● EXCERPTED PASSAGE:
In this limited sense, torture was effective. It was not a magic pain wand for making truth appear in a puff of smoke. But the Inquisition was able to use torture as one technique among many to slowly find information.
The limits of torture
The emphasis here is on “slowly.” The Inquisition was not under the clock; they saw themselves working on the scale of eternal damnation, and they took their time. Torture, they discovered, often worked better after someone had been in prison for a long period and had had a chance to worry about and anticipate the coming pain. Prisoners might be locked away for months or years between torture sessions while the Inquisition interviewed other witnesses, or gathered other information, or simply waited them out.
Hassner’s conclusion is that we should oppose torture on principle, as a wrong in itself, rather than on the basis of efficacy. Torture does work, sometimes and in some situations, and he worries that perhaps we will develop more effective torture methods over time. Better to simply state that torture is always wrong, even if it provides useful intelligence.
I’m not so sure, though. It’s true that the Inquisition at times found information through torture. But the contrast between their methods and contemporary US fantasies of ticking time bomb torture couldn’t be much more stark.
The Inquisition was engaged in long term investigations with no time horizon, with each step from arrest to torture to trial to execution regulated by official bureaucratic institutions and procedures. US torture, to the extent we have information about it, was chaotic, ad hoc, administered on the spot, and intended to elicit immediate results in crisis settings. The line between punishment and information extraction was frequently blurred; torturers would demand particular information from victims, contaminating any confession.

(Collected data)
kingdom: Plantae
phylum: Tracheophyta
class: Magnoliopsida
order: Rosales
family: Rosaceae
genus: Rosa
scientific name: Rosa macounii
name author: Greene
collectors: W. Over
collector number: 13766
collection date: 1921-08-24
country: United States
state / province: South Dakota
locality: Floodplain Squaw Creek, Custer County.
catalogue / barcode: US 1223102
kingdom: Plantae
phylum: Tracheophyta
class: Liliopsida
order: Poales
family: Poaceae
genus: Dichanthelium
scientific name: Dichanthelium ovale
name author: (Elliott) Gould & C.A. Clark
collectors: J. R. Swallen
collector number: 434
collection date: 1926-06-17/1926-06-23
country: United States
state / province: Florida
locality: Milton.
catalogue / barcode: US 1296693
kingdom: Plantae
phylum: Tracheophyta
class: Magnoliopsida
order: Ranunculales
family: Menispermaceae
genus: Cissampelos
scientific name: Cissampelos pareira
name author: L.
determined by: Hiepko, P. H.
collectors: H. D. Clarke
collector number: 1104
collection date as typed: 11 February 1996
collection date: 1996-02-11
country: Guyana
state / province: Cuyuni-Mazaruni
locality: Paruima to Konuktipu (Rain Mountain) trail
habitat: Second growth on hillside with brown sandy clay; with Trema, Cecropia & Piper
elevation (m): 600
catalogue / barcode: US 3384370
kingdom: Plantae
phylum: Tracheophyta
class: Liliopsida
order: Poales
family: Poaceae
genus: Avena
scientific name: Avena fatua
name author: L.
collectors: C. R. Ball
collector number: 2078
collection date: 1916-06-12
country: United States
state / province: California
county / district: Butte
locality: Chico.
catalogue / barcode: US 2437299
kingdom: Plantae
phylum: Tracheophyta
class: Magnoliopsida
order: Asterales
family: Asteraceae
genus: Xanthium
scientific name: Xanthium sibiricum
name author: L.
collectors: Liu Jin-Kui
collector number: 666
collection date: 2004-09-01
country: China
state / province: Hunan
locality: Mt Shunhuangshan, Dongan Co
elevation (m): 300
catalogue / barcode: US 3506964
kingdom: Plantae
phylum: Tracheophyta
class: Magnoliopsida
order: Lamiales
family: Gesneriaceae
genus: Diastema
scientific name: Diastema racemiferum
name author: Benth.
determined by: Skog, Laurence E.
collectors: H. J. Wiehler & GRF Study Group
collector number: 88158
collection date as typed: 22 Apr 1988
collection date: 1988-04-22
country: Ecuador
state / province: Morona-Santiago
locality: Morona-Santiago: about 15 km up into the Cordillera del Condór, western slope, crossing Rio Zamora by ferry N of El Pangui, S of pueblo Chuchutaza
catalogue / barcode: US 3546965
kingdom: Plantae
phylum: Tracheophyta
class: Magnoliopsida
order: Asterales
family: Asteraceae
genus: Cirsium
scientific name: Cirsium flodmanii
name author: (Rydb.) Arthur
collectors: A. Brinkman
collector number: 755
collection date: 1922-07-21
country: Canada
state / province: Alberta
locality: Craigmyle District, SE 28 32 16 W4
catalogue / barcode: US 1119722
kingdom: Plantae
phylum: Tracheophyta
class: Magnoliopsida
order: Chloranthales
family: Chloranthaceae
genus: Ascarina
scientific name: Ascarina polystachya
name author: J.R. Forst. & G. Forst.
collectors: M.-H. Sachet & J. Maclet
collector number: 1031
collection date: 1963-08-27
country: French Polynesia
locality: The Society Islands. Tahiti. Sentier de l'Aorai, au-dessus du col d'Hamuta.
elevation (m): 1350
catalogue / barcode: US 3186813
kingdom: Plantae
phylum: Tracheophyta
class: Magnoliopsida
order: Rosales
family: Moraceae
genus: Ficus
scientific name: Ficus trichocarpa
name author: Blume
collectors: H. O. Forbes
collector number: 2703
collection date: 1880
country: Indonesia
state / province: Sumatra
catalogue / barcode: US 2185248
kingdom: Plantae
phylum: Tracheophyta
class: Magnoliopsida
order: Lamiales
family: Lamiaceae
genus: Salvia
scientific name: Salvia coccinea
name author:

● REQUIRED ACTIONS:
A – According to the passage on torture, when did torture often work better for the Inquisition?
B – Please repeat, word for word, the stretch of the passage on torture from "I’m not so sure, though." through "contaminating any confession.".

● SOLUTIONS FOR EACH TASK:
A – After someone had been in prison for a long period and had had a chance to worry about and anticipate the coming pain.

B –
I’m not so sure, though. It’s true that the Inquisition at times found information through torture. But the contrast between their methods and contemporary US fantasies of ticking time bomb torture couldn’t be much more stark.
The Inquisition was engaged in long term investigations with no time horizon, with each step from arrest to torture to trial to execution regulated by official bureaucratic institutions and procedures. US torture, to the extent we have information about it, was chaotic, ad hoc, administered on the spot, and intended to elicit immediate results in crisis settings. The line between punishment and information extraction was frequently blurred; torturers would demand particular information from victims, contaminating any confession.